Thursday, February 10, 2011

Singularity



Book Review : Singularity
Author : Bill DeSmedt
My Rating : 2 out of 5 stars

In June 1908, there was a meteor impact in Tungaska, Siberia. This is the largest known impact on land, as powerful as 1000 atom bombs and devastating millions of trees in a 2500 sq km area. It's sheer luck that this was in an isolated area in Siberia, else the consequences would have been truly horrific.

There have been many alternate theories about the cause, including a crash of an alien spaceship. One theory, with little scientific backing, is this event was due to a subatomic black hole that passed through the Earth. There are many problems with this hypothesis. Can black holes be that small ? Can they be stable if they are this small ? How can such a small black hole get created in the first place ? If it was created during the early period following the Big Bang, how did it survive for this long ? That's for theoretical physicists to debate.

But one simple reason for opposing this theory is, lack of an exit event. If indeed a black hole passed through the Earth, then there would have been another explosion as it exited the Earth. Well, author Bill DeSmedt, has an answer. The black hole never left the Earth ! It's trapped inside and slowly eating the Earth away !!

Look, most science fictions have to bend the known laws of Physics, else even a "simple" thing such as inter-galactic travel cannot be used to make a story. So I am willing to play along - but to a limit. The ideas started transcending that limit when some evil Russian plans to "capture" the black hole using magnetohydrodynamics - yeah, look up that term, it's real. They track it's trajectory inside earth, build a trap exactly at the right spot and boom - capture it, just like that. I wish, building particle accelerators was that simple ! And if you think that's bizarre, wait till you find out, why exactly did they want to capture it. Are you ready for the spoiler ? To change history, of course ! To make Russia great again. Whatever.

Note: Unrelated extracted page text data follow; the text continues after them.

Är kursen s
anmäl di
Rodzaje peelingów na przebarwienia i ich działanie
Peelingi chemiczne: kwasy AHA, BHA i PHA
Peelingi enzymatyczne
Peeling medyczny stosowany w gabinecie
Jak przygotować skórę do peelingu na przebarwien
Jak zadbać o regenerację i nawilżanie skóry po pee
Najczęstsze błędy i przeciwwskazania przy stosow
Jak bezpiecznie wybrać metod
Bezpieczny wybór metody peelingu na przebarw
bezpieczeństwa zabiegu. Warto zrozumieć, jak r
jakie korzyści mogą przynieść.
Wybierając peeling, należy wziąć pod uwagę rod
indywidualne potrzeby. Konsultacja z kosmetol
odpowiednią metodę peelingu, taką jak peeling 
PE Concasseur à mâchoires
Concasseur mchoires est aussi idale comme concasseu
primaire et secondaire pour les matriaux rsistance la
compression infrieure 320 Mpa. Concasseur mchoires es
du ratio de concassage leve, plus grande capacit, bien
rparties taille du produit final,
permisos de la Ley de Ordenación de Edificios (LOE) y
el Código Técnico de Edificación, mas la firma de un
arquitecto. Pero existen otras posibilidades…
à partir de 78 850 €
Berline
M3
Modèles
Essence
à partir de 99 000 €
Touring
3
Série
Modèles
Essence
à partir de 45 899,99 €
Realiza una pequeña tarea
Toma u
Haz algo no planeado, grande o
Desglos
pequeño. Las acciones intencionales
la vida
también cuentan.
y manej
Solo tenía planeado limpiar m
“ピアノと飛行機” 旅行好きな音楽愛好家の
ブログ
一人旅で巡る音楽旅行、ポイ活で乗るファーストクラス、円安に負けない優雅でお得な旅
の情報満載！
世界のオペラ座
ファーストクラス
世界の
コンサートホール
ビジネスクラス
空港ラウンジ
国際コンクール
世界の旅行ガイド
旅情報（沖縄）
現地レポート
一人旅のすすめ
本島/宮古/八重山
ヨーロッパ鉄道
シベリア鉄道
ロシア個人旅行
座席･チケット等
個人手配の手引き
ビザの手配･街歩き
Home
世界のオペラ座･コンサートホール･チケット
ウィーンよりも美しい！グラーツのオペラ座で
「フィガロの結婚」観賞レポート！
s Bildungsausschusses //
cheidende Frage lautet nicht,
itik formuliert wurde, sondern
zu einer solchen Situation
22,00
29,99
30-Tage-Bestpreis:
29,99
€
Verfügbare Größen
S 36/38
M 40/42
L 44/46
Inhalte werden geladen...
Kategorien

Actually, that last part about changing history could have been made really interesting. And that's where the book really really really fails miserably. The last few chapters gave me an impression, that even the author was completely confused as to how to tame the weirdness of his own ideas. So many things are left unexplained, may be because it was impossible to explain them.

The characters are as clich├ęd as they can get. A computer hacker who can do pretty much  hack into whatever he feels like. A beautiful female spy, who has lost her parents. A rich Russian with evil intentions. How novel.

Books like this, give Science Fiction a bad name. I have to mention the hilarious awkwardness of the prose.
In the fresh, clean hours after midnight, with the petty interruptions and annoyance of the day fading like dreams at dawn, he essayed prodigies of system design, assembling soaring fairytale architectures of logic, elegance, and power from dry dust of global variables and reserved keywords.
Wow.
DEEP TIME. Its texture is the granular trickle of sand through the fingers, its signature sound, the echoing of footsteps down marble corridors, past doorways opening onto light of other days.
And
... the cool and quite were all but sepulchral.
Sepulchral ? I know my English is quite bad, but reading a fiction book should not make you feel like appearing for GRE.

This book should have been very good. Mixing spy thriller with science fiction is a tantalizing idea. And it does start well - except of course the forced usage of jargon. And then it just fails. Flat on its face. I have to recommend against reading this book.